One solution: Straightforward conversation that operates with the discipline of respect. As leaders we require both respect and candor to be fully functioning – respect without candor delivers harmony at the expense of honesty, and candor without respect damages relationships. See my blog at:
http://www.greatheartleaderlabs.com/blog/2009/09/30/the-discipline-of-respect/
6. White men may not feel safe with diversity and inclusion because power is used in the organization in ways that put everyone at risk.
Safety suffers when power is misused and abused. If, for example, leaders commonly use their power of position to coerce and punish, then the culture suffers a safety deficit. Such companies (or business units, offices, or teams) stifle a healthy engagement with diversity and inclusion – in such a context, human differences are expected to bring danger. High-performing conflict is not an option. White guys don’t feel safe because they aren’t safe; no one is.

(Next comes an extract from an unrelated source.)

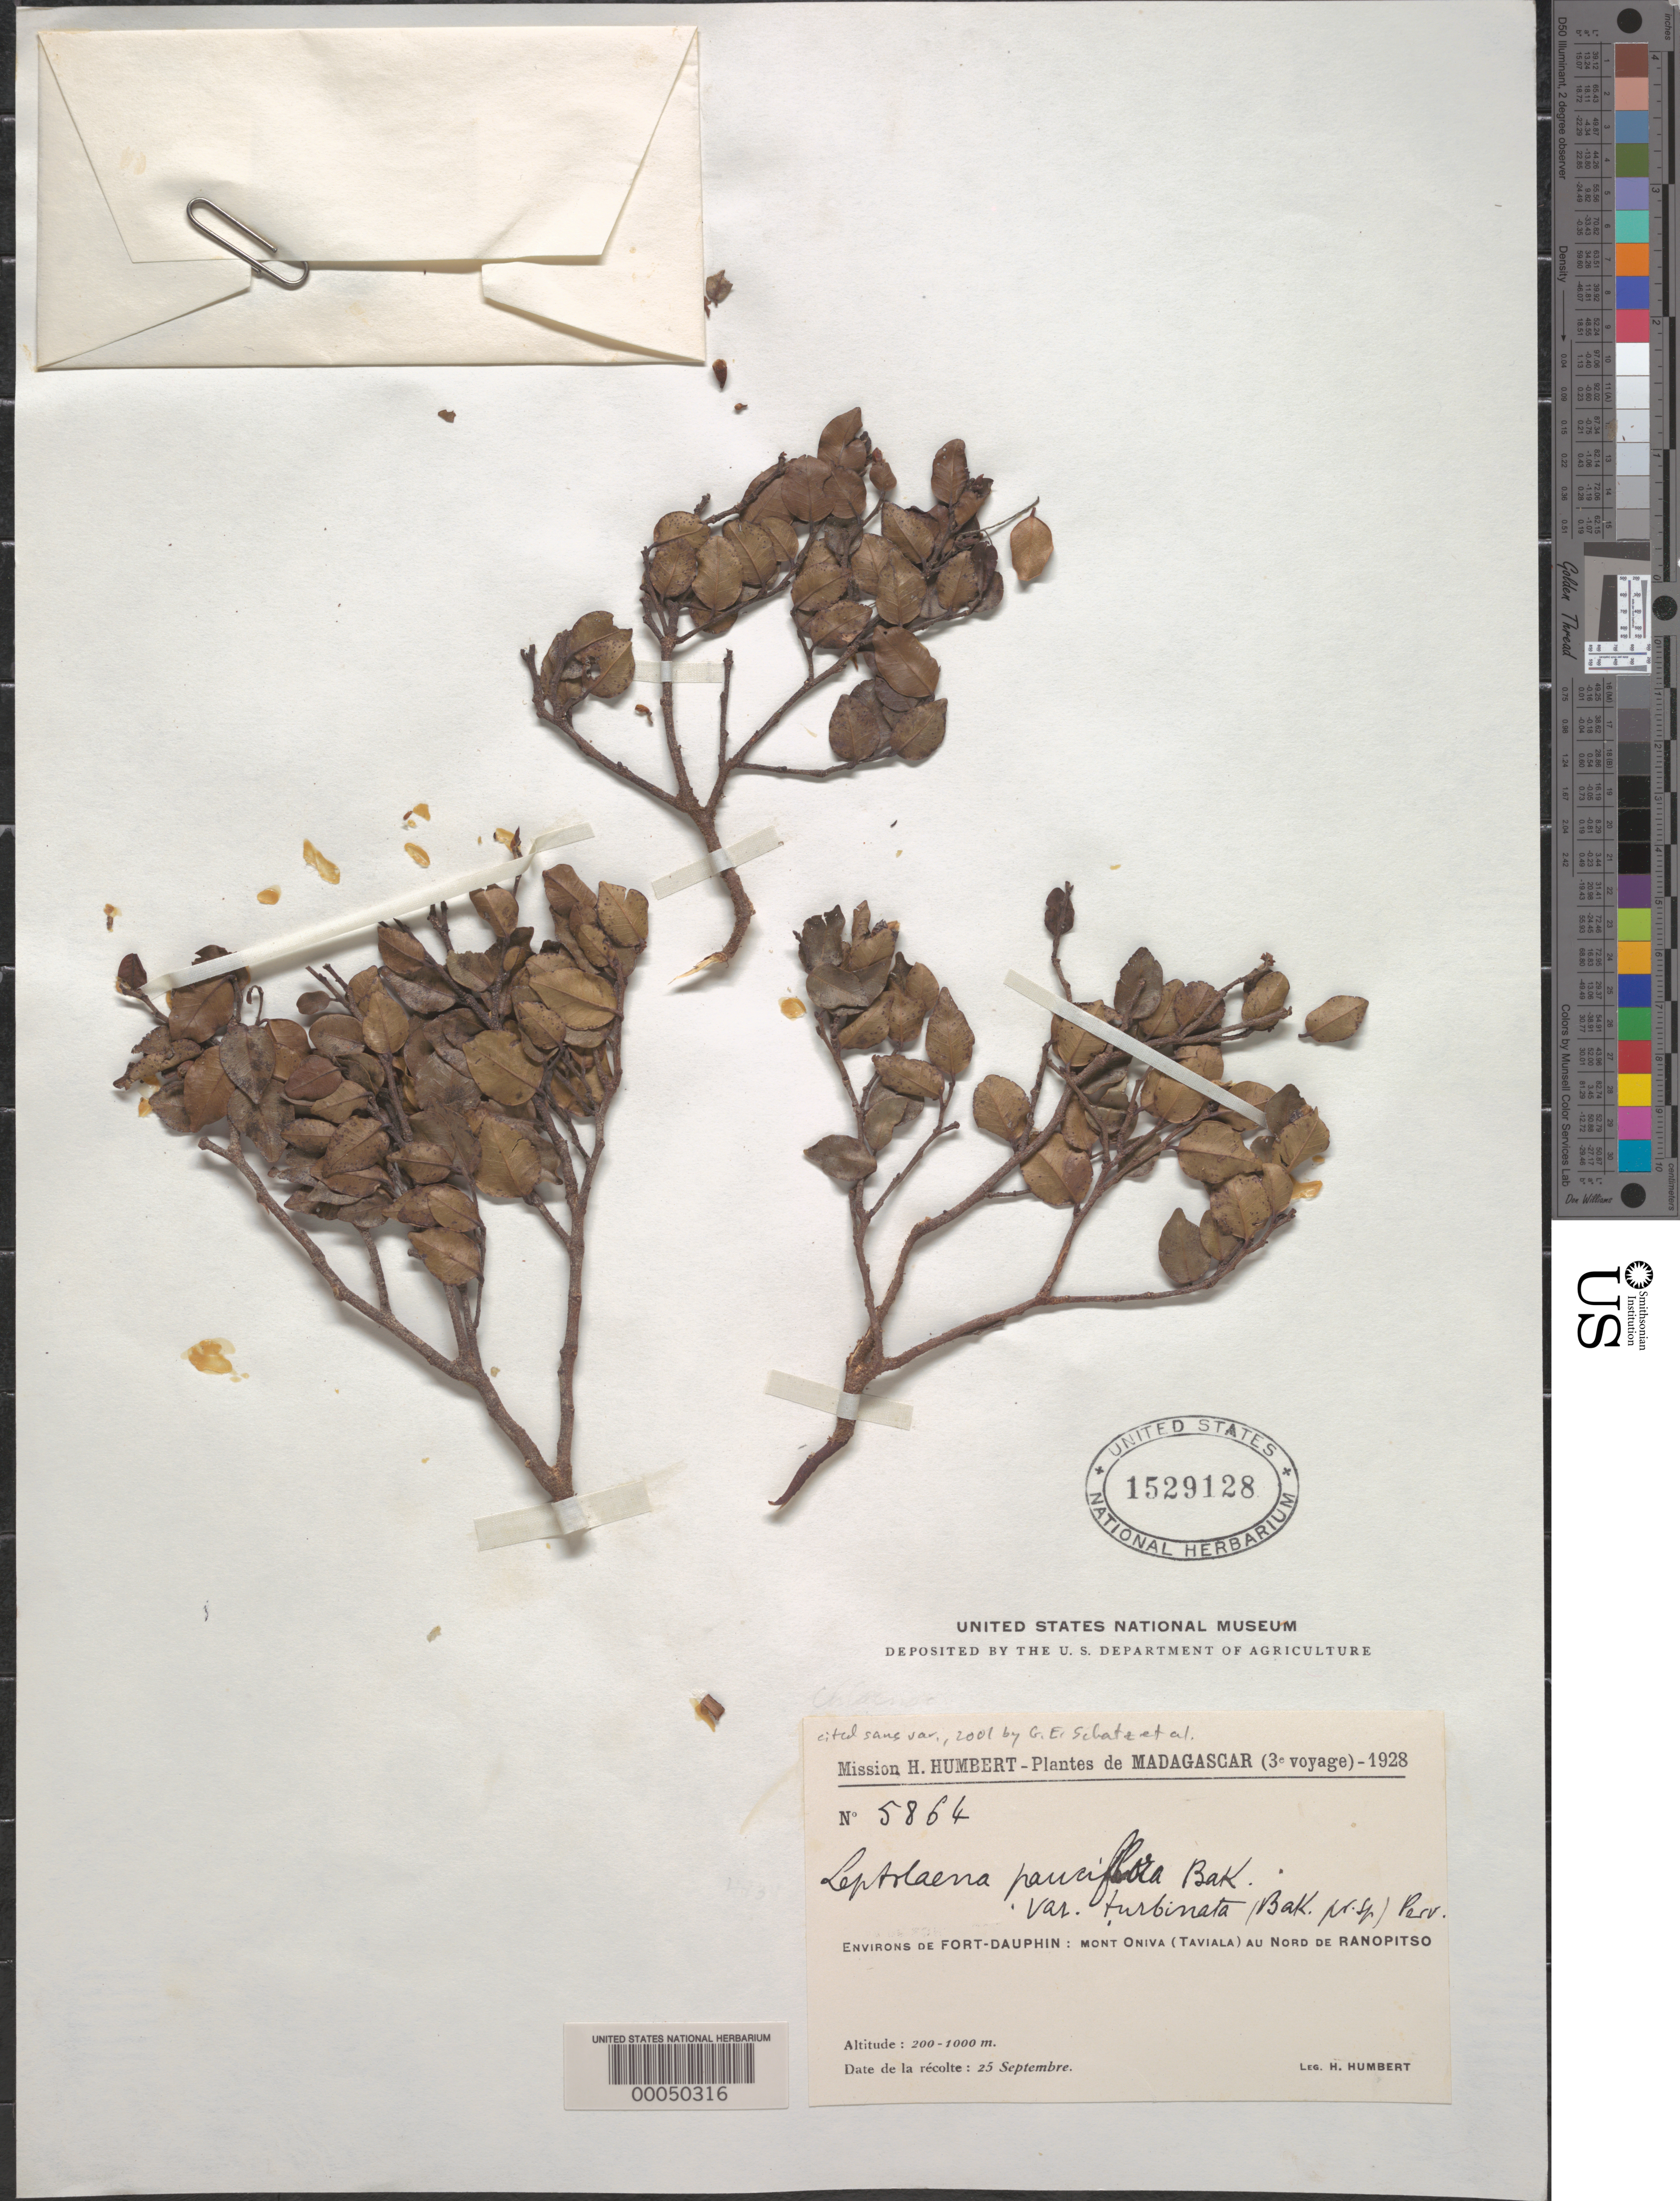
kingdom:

One solution: In addition to transforming the culture through excellent work in organizational development, here’s a way that white men can lead on power from the inside out. Be the change you want to see in the company, by auditing your own approach to the uses of the power you possess. Contact me and I’ll send you a tool called “Unpack Your Power”.
In Closing
Inclusion requires safety. As white men, we will learn and live and lead on diversity and inclusion only when such relational security includes us. The organization is responsible for such an environment, and our diverse colleagues share in building safe relationships. And we must include ourselves.
As white men who lead, we must acknowledge our need for safety, and find the courage to build a work environment where we can learn to lead on diversity and inclusion. We should also hold ourselves accountable for ensuring that the safety we need extends to every colleague and customer who walks in the door.